Admittedly, as Garten describes, Genghis standardized commerce along the Silk Road (thus this book’s title), separated governance from religion, and established history’s first trans-continental postal service. He also slaughtered dissidents, starved peasants, and shipped the spoils of war home to Mongolia, which produced nothing besides warriors. That thread, of how globalization concentrates power and its attendant wealth upward, permeates this entire book—though the implicit downsides are often buried.
Jeffrey E. Garten |
Garten’s first three biographies are of out-and-out imperialists: Genghis Khan, Prince Henry, and Robert Clive, the Englishman who subdued India. Of Garten’s ten biographies, only two don’t require Garten to paper over something completely awful: Cyrus Field, who masterminded the first trans-Atlantic telegraph cable, and Jean Monnet, who laid the diplomatic foundations for the EU. And given the ongoing Euro crisis, Garten must acknowledge well-founded, if blinkered, criticisms of Monnet.

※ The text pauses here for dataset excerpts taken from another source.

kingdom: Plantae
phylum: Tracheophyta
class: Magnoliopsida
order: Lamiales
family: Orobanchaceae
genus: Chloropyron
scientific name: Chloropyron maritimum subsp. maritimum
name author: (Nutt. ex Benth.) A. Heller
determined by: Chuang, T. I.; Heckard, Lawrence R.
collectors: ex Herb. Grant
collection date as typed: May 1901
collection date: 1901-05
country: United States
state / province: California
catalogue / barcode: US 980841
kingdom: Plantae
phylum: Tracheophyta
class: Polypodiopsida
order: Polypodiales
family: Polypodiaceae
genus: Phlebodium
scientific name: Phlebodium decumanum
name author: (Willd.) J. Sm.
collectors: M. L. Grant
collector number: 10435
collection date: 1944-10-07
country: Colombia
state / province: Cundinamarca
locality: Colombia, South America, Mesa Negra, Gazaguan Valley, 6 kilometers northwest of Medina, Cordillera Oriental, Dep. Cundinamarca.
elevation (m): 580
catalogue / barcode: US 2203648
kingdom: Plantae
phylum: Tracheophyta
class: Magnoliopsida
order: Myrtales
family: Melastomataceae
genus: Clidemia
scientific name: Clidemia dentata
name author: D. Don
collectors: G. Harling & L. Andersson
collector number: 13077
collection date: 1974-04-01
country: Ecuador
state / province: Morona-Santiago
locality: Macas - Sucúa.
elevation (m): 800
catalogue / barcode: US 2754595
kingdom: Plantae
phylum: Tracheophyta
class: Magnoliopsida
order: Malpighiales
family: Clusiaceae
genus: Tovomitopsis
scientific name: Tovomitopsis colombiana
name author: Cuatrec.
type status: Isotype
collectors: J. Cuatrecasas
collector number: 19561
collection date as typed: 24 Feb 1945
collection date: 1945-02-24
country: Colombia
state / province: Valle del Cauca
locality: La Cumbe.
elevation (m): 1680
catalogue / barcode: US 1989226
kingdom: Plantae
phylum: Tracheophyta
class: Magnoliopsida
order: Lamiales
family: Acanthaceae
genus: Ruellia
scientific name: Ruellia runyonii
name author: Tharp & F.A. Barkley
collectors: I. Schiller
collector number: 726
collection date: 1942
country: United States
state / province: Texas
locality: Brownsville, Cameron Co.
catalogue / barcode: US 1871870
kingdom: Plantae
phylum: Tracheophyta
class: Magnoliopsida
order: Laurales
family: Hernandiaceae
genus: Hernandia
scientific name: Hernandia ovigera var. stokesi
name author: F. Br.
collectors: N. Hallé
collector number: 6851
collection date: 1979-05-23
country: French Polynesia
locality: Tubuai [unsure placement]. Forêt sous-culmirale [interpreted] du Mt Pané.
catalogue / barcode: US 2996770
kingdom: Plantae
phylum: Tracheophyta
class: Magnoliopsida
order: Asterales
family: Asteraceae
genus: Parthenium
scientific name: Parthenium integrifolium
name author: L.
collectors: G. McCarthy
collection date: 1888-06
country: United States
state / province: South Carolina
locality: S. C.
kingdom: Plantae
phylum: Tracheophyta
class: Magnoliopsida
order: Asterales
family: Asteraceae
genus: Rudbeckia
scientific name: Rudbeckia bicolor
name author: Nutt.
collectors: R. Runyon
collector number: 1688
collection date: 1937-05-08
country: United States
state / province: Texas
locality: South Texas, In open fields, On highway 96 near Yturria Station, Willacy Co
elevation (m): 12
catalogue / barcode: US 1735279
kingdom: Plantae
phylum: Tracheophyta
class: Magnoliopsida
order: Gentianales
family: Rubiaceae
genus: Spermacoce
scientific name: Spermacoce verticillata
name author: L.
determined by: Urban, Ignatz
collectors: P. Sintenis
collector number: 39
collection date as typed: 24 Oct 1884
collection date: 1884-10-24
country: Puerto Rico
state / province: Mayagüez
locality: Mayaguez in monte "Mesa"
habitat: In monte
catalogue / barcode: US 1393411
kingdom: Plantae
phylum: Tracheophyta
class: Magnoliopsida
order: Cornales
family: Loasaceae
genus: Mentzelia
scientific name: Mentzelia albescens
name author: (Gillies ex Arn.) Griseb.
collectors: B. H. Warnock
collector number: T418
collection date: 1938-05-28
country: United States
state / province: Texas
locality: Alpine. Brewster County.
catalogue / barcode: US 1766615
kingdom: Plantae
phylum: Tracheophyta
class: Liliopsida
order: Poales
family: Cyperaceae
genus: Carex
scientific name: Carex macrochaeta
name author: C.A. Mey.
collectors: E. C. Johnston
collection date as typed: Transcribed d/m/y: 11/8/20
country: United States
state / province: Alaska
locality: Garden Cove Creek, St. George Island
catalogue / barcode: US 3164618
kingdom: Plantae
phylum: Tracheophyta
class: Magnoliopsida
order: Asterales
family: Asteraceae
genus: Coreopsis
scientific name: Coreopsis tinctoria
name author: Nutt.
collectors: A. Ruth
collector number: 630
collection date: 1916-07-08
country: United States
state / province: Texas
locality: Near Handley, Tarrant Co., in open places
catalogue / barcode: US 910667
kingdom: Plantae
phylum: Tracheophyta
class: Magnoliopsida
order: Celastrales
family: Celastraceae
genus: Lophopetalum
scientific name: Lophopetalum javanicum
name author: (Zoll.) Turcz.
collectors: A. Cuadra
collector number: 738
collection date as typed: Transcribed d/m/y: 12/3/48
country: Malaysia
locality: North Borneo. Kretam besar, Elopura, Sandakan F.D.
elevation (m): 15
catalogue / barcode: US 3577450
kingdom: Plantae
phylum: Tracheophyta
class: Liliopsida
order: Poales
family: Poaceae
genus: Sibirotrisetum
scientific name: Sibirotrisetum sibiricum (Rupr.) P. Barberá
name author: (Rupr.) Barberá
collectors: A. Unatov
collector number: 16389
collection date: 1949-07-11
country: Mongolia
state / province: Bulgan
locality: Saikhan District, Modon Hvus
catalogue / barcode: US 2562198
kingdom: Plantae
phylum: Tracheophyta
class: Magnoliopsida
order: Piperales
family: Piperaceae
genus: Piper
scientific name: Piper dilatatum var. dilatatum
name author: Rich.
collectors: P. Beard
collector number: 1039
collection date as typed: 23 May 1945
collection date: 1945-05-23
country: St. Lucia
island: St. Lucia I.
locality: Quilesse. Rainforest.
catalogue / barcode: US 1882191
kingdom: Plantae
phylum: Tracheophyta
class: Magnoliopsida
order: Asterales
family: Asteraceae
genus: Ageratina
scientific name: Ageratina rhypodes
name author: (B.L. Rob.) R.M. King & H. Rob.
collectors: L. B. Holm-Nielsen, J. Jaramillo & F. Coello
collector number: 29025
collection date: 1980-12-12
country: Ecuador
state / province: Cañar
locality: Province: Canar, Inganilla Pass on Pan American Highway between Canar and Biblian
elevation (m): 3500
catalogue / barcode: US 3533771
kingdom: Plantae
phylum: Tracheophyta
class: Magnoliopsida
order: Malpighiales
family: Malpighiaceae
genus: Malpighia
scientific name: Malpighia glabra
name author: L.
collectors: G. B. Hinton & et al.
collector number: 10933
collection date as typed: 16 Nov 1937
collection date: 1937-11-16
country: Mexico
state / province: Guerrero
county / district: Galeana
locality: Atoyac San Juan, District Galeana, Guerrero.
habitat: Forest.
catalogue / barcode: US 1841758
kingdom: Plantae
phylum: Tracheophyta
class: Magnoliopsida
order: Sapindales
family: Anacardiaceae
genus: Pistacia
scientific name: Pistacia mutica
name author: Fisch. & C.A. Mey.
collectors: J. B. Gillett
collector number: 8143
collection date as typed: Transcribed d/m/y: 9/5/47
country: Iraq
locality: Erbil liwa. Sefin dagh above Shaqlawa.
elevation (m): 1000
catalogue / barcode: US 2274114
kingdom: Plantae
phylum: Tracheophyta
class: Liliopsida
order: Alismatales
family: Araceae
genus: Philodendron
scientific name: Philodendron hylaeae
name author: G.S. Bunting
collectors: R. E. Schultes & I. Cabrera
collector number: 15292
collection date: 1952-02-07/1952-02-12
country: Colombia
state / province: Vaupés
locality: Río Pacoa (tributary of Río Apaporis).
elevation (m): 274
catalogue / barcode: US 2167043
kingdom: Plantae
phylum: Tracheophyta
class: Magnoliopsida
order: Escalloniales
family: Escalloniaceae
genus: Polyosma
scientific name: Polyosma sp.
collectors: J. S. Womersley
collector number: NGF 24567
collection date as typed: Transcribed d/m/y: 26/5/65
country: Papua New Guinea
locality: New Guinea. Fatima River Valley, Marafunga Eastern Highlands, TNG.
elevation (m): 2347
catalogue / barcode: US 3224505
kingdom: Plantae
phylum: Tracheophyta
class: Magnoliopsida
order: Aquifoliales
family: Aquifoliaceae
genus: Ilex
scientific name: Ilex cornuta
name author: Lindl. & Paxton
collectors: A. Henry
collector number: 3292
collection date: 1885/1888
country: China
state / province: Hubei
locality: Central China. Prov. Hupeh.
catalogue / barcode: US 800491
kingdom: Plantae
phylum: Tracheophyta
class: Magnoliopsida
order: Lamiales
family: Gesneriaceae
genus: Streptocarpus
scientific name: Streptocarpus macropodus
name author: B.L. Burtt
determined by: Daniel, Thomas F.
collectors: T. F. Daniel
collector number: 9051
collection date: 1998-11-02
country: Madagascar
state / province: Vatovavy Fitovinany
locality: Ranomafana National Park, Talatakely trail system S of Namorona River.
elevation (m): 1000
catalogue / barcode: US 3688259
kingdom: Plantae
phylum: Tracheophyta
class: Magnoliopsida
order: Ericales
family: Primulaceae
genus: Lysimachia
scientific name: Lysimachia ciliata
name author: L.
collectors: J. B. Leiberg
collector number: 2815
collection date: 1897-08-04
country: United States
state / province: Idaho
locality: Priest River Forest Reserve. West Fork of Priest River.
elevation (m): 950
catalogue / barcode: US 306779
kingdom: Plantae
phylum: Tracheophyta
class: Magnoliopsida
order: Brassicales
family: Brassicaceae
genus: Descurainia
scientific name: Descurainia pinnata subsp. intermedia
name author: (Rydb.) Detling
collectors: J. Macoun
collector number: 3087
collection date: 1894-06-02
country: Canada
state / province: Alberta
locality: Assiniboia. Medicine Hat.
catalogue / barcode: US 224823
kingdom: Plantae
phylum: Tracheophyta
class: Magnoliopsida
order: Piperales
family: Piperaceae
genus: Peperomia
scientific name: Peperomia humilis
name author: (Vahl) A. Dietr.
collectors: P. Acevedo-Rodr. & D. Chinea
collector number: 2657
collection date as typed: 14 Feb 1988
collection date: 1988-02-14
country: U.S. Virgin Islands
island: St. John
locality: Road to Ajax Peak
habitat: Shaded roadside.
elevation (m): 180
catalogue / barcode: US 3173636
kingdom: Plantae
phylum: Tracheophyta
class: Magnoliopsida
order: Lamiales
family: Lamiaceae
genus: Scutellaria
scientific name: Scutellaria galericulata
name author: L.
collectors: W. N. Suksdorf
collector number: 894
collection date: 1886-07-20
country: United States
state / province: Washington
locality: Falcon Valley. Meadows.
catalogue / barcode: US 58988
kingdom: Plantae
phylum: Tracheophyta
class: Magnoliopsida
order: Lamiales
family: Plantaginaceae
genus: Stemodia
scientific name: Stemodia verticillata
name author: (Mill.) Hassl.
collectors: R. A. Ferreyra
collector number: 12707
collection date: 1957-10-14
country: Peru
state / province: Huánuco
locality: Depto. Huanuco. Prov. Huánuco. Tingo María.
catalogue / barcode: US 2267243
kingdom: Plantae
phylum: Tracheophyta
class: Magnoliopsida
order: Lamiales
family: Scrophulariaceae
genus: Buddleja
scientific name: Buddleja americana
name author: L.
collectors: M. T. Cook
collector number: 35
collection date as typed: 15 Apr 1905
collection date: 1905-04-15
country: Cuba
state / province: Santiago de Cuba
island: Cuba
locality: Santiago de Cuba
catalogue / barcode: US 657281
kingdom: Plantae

I have two favorite quotes. After an entire chapter lavishing praise upon Margaret Thatcher for undoing the postwar welfare state, steamrolling workers’ rights, and glorifying the financial services industry, Garten writes: “Indeed, the very connectedness that Thatcher’s policies encouraged has created a counter-requirement for more cushions, more redundancies, more advance planning to avert catastrophes—in other words, more government involvement.” That feels like the lede, not a summing-up thought.
Shortly thereafter, Garten writes: “Along among the industry leaders, [Andrew] Grove had the courage to respond to industry slumps by cutting budgets, cutting jobs, and forcing staff to work longer for less money.” Wow, that’s courageous. Did workloads and paychecks return to pre-slump levels? Not according to one IT professional I know in California. Grove, alongside Jobs and Gates, engineered what Jill Andresky Fraser calls the White-Collar Sweatshop.
Rereading everything I’ve written, I realize it appears I hate this book. Not so: Garten has crafted an engaging, human-centered history of a force most private citizens probably consider an impersonal mass. He separates globalization’s facts from the slogans which dominate both sides of the debate, and expounds details too difficult to fit on a protester’s placard. He opened this old Distributist’s eyes to implications I’d never considered.
Rather, I mean Garten writes from a particular position, with a particular goal. His writing serves that goal. Smart, critical audiences can profitably read this book, while recognizing the limitations Garten has set himself. By making globalization human, Garten makes its costs humane. I can express my reservations in straight, uncluttered English, as I couldn’t a week ago. I wish more policy debates were as human-scale and flexible as this.